Some US companies are again actively selling components to Huawei. They can ignore the US government's sanctions because they have found a loophole in the rules.
American chip manufacturers are still selling products worth several million dollars to Huawei, reports The New York Times. These include companies such as Intel and Micron. In order to actively continue the trade, these companies have found ways not to have to label their products as manufactured in America.
After the USA had placed Huawei on the so-called "Entity List", US companies are prohibited from trading with the Chinese manufacturer. Although there is now a transitional period until August, this only applies to components for current products, but not for future ones.
The US government's move has caused a great deal of confusion not only in China, but also among Huawei's suppliers, writes The New York Times. Many deliveries were therefore stopped for the time being.
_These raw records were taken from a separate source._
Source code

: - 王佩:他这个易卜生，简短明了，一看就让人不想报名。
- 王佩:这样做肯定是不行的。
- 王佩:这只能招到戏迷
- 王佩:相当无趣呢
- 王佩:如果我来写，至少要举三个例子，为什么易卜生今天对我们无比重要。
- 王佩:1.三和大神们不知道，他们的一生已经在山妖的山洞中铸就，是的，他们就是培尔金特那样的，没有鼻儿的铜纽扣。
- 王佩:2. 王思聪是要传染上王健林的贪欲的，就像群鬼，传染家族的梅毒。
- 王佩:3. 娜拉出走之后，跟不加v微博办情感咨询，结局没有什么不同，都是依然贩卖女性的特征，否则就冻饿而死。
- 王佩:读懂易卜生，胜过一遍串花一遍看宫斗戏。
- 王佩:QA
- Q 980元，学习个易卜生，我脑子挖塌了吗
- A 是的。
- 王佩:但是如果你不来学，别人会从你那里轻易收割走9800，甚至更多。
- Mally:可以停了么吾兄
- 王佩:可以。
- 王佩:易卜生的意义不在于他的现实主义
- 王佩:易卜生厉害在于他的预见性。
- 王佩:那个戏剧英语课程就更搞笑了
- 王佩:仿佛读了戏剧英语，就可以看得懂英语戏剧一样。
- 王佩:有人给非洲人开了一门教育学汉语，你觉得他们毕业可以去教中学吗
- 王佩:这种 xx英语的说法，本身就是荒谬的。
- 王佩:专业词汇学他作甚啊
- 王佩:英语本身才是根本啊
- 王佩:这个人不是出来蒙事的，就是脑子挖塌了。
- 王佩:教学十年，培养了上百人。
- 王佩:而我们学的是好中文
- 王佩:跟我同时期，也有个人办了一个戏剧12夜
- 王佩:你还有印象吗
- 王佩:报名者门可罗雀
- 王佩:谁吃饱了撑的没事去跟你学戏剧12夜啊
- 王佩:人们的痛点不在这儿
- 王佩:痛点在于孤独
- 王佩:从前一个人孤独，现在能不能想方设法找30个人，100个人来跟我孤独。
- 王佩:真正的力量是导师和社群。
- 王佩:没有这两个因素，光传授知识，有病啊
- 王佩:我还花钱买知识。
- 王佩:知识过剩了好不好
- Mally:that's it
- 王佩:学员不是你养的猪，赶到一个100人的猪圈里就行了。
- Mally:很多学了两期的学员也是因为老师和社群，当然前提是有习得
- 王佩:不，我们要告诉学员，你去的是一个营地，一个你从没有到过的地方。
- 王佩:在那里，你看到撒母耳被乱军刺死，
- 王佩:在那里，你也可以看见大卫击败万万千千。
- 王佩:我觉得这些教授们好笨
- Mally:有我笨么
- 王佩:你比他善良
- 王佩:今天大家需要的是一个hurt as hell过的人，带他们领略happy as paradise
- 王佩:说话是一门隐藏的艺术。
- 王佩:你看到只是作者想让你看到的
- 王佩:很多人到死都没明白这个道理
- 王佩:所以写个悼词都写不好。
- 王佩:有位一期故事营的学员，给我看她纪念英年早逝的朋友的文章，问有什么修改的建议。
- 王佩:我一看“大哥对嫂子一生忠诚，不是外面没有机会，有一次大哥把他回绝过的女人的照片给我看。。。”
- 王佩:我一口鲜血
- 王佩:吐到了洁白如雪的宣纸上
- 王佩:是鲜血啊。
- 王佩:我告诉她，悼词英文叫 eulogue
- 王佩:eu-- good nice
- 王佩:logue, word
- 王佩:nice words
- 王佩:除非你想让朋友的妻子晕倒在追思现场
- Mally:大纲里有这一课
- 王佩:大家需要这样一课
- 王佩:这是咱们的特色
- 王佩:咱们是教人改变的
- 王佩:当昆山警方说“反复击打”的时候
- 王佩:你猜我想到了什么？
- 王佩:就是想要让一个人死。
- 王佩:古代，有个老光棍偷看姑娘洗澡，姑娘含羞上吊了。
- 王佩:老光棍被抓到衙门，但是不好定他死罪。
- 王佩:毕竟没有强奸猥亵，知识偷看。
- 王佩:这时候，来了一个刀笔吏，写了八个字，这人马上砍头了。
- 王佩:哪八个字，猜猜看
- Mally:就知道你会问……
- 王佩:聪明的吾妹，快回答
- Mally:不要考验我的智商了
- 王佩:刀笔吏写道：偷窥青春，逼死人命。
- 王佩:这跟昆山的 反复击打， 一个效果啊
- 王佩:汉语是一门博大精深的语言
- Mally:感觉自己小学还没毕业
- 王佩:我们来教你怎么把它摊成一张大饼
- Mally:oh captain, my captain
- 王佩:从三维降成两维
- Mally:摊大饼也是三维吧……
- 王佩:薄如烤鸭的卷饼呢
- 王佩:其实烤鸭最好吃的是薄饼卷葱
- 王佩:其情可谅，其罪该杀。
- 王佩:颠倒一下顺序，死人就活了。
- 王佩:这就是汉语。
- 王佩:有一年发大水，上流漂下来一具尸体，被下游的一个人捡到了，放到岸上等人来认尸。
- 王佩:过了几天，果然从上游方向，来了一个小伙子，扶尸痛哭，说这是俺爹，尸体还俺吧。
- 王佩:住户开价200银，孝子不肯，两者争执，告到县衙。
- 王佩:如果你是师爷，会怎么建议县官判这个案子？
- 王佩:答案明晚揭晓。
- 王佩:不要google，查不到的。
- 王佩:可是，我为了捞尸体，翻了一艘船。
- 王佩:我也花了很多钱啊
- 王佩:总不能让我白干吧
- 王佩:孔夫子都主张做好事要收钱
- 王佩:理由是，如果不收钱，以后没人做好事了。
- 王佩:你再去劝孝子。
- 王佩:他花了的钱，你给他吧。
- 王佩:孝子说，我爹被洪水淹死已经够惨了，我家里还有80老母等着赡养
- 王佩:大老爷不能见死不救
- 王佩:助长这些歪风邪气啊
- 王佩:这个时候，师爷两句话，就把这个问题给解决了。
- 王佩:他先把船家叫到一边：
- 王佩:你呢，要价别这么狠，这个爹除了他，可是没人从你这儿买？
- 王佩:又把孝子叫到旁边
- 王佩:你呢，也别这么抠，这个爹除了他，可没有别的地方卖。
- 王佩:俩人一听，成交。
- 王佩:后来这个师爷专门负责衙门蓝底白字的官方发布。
Until lawyers had picked the regulation apart and decisions of the companies were also partially confirmed by the US Department of Commerce.
The blockade is not a one-way street
This is possible, for example, if chips are produced outside the USA and do not contain "technology that threatens national security". But there are also restrictions. No other services, such as the use of the product, may be offered even if the chipset was built outside the United States.
According to the report, this rule had already forced companies to review their supply chains and consider relocating production. It is not only possible to withdraw production from China, but also from the USA, said Kevin Wolf, a former trade ministry employee who now advises companies on the Huawei issue. Other countries would then be the winners.
Because the rule is not only a problem for Huawei, but other US companies also fear for big business. The courier service FedEx has meanwhile sued the US government for the trade embargo. The reason is probably that FedEX had not originally transported a P30 Pro to the USA. According to the complaint, which Huawei does not explicitly mention, it is an unreasonable burden for the company to have to know the origin of every package sent.
Intel and Micron did not want to comment on this to the New York Times. However, Micron boss Sanjay Mehrotra has confirmed in an annual report that he has resumed deliveries to Huawei. It is unclear whether the deliveries will be used for future products.